### JOB
Starting at the line with "Tipologie di controllo" and going to the end of the data, change "Obblighi" to "Doveri" and give those lines back with nothing else changed.

--- SUPPLIED RECORDS Enclosed Below ---

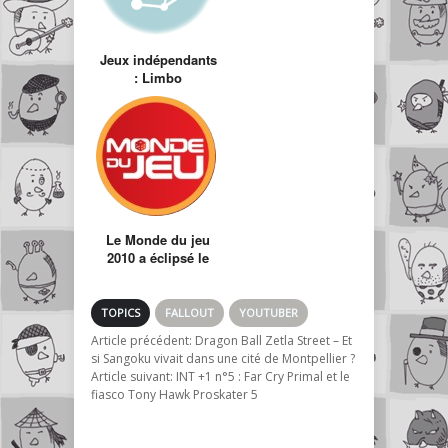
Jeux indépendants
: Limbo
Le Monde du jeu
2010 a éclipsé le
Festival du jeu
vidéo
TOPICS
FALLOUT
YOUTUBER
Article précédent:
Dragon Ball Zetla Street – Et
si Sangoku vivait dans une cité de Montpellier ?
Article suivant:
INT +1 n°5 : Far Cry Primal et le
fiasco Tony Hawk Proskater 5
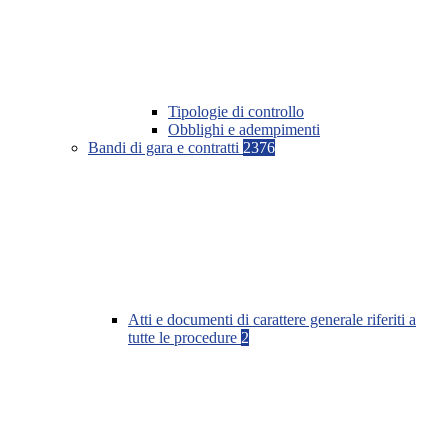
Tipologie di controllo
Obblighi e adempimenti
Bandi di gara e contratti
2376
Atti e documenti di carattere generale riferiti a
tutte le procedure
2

--- End of Enclosed SUPPLIED RECORDS ---

### TASK SOLUTION
Tipologie di controllo
Doveri e adempimenti
Bandi di gara e contratti
2376
Atti e documenti di carattere generale riferiti a
tutte le procedure
2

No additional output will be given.